--- Work instructions ---
Swap "top-left" for "upper-left" in the lines starting with the first line of the data and going on through the line with "6: (344, 537)", leaving everything else unchanged. Return only those lines.

--- Data records ---
□ □ □

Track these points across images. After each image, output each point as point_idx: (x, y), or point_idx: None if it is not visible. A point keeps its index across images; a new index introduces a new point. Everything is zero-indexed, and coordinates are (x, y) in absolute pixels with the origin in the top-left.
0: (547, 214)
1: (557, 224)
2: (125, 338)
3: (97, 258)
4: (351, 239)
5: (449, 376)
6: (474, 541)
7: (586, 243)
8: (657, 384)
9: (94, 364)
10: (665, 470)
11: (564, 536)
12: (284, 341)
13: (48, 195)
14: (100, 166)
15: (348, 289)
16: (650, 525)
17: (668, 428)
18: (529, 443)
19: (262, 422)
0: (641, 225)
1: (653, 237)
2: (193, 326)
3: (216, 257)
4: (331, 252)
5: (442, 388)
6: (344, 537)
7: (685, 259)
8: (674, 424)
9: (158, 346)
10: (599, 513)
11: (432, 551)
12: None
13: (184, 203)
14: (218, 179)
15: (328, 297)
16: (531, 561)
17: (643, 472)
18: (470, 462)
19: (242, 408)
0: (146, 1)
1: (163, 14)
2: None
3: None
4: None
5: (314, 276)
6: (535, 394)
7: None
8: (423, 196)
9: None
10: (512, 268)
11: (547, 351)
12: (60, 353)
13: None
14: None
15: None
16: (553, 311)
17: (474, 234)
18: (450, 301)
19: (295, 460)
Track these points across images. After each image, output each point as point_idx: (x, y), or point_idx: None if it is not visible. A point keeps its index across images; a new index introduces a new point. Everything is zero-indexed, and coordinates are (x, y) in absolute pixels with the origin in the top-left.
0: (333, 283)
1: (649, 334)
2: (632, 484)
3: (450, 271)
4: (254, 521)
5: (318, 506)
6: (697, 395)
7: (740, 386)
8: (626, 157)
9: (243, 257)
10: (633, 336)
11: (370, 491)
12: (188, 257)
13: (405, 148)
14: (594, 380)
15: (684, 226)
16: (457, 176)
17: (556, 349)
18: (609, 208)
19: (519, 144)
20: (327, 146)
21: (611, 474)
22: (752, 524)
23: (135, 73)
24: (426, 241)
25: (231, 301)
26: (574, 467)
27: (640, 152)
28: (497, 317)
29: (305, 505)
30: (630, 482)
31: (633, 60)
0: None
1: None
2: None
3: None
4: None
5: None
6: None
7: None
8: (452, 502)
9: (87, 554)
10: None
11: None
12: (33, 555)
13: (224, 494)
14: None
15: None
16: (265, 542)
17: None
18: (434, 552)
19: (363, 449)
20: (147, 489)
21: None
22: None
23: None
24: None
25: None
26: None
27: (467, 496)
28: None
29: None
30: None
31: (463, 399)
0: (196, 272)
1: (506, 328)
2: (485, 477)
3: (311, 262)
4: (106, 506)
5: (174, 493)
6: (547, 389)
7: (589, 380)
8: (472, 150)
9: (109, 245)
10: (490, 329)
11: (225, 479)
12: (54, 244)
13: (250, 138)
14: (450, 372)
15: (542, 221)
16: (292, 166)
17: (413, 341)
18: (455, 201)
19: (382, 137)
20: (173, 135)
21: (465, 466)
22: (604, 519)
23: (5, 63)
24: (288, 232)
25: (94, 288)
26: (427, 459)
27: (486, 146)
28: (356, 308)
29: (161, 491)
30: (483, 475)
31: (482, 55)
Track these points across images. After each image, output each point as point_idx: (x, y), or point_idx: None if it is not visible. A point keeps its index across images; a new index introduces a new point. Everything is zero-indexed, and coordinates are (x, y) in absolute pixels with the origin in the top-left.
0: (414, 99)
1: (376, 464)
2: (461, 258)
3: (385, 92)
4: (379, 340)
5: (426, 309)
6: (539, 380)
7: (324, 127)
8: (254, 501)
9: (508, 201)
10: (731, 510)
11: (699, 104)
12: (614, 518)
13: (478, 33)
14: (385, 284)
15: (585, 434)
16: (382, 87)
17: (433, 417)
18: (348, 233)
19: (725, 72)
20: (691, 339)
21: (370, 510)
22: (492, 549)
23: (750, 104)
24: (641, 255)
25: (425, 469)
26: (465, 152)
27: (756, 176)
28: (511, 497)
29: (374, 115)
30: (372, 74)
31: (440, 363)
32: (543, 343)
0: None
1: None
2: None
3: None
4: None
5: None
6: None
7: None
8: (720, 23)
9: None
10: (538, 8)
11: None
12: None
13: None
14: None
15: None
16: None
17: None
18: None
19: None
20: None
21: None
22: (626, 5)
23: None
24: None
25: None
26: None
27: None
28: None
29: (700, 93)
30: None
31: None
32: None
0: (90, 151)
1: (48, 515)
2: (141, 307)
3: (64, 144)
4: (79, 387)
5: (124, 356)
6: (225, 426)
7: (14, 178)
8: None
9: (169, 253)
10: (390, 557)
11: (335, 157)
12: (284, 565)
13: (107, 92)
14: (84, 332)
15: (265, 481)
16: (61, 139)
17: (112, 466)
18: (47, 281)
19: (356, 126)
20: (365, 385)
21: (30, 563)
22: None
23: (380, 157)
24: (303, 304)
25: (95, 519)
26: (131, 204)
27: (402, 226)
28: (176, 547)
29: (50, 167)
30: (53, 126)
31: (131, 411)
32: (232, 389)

□ □ □

--- Answer to the exercise ---
Track these points across images. After each image, output each point as point_idx: (x, y), or point_idx: None if it is not visible. A point keeps its index across images; a new index introduces a new point. Everything is zero-indexed, and coordinates are (x, y) in absolute pixels with the origin in the upper-left.
0: (547, 214)
1: (557, 224)
2: (125, 338)
3: (97, 258)
4: (351, 239)
5: (449, 376)
6: (474, 541)
7: (586, 243)
8: (657, 384)
9: (94, 364)
10: (665, 470)
11: (564, 536)
12: (284, 341)
13: (48, 195)
14: (100, 166)
15: (348, 289)
16: (650, 525)
17: (668, 428)
18: (529, 443)
19: (262, 422)
0: (641, 225)
1: (653, 237)
2: (193, 326)
3: (216, 257)
4: (331, 252)
5: (442, 388)
6: (344, 537)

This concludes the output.